Second, unlike William Galston's Liberal Purposes and Stephen Macedo's Liberal Virtues, which also sought to defend liberalism against its critics, Fleming and McClain's Ordered Liberty never develops an affirmative account of the conception of liberalism its authors advocate. That is disappointing, for two reasons. First, because the several allusions to their conception of the Constitution as a "charter of positive benefits" suggest that they have indeed developed a distinctive, liberal theory of constitutional rights, which readers might find illuminating and instructive. Second, by withholding that account, the authors' engagement with their several interlocutors amounts to mere eristic, not dialectic. When it comes time to engage each critic, the authors draw upon one [*320] strand or other within the broad family of liberal theories to ground their reply.

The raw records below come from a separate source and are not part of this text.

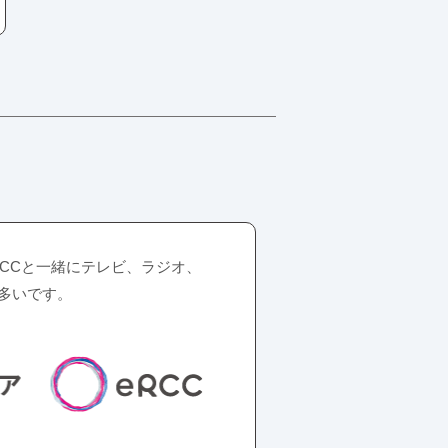
RCCと一緒にテレビ、ラジオ、
多いです。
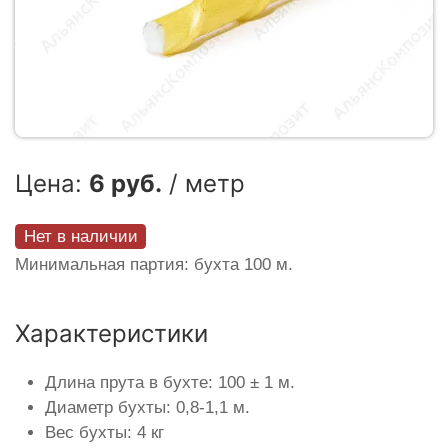
Цена:
6 руб.
/ метр
Нет в наличии
Минимальная партия: бухта 100 м.
Характеристики
Длина прута в бухте: 100 ± 1 м.
Диаметр бухты: 0,8-1,1 м.
Вес бухты: 4 кг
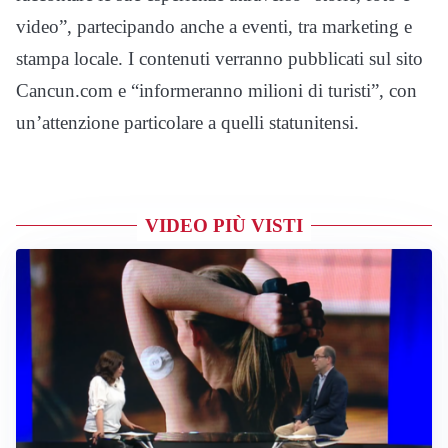
video”, partecipando anche a eventi, tra marketing e
stampa locale. I contenuti verranno pubblicati sul sito
Cancun.com e “informeranno milioni di turisti”, con
un’attenzione particolare a quelli statunitensi.
VIDEO PIÙ VISTI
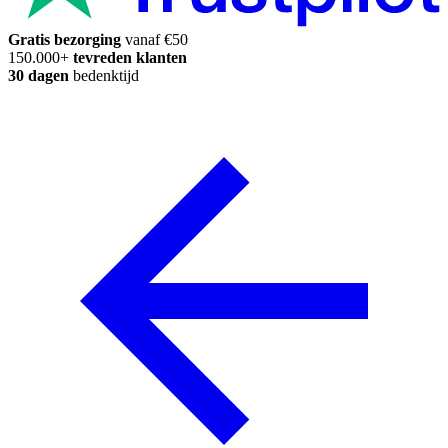
Gratis bezorging
vanaf €50
150.000+
tevreden klanten
30 dagen
bedenktijd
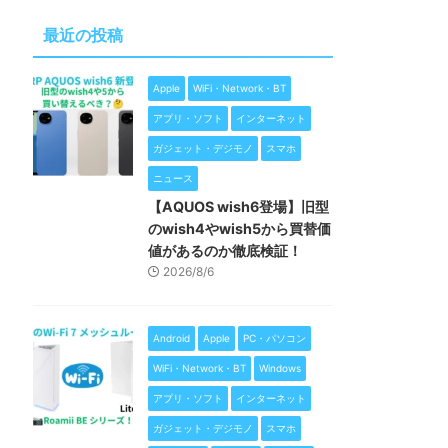
最近の投稿
Apple
WiFi・Network・BT
アプリ・ソフト
インターネット
ガジェット・デジモノ
スマホ
ニュース
【AQUOS wish6登場】旧型
のwish4やwish5から買替価
値があるのか徹底検証！
2026/8/6
Android
Apple
PC・パソコン
WiFi・Network・BT
Windows
アプリ・ソフト
インターネット
ガジェット・デジモノ
スマホ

In one place, Dworkin's liberalism is representative of the view they defend; in another, it is Rawls's; at some points, the authors agree with Justice Kennedy; elsewhere (and surprisingly), they cite Justice Alito. As a result, though one can say that some liberal reply can be made to each of the (non-empirical) objections made against the broad family of legal liberalisms the authors defend, Ordered Liberty does not establish that there is any particular conception of liberalism that can meet all of them.
REFERENCES:
Galston, William A. 1991. Liberal Purposes: Goods, Virtues, and Diversity in the Liberal State. Cambridge, UK: Cambridge University Press.
Macedo, Stephen. 1990. Liberal Virtues: Citizenship, Virtue, and Community in Liberal Constitutionalism. Oxford: Clarendon Press.
Mill, John Stuart. 1975. On Liberty: Annotated Text, Sources, and Background Criticism. New York: W.W. Norton & Company.
CASE REFERENCES
Bowers v. Hardwick 478 U.S. 186 (1986).
Goodridge v. Department Of Public Health 798 N.E.2d 941 (Mass. 2003)
Lawrence v. Texas 539 U.S. 558 (2003).
Meyer v. Nebraska 262 U.S. 390 (1923).
Planned Parenthood of Southeastern Pennsylvania v. Casey 505 U.S. 833 (1992).
Poe v. Ullman 367 U.S. 497 (1961).
Washington v. Glucksberg 521 U.S. 702 (1997).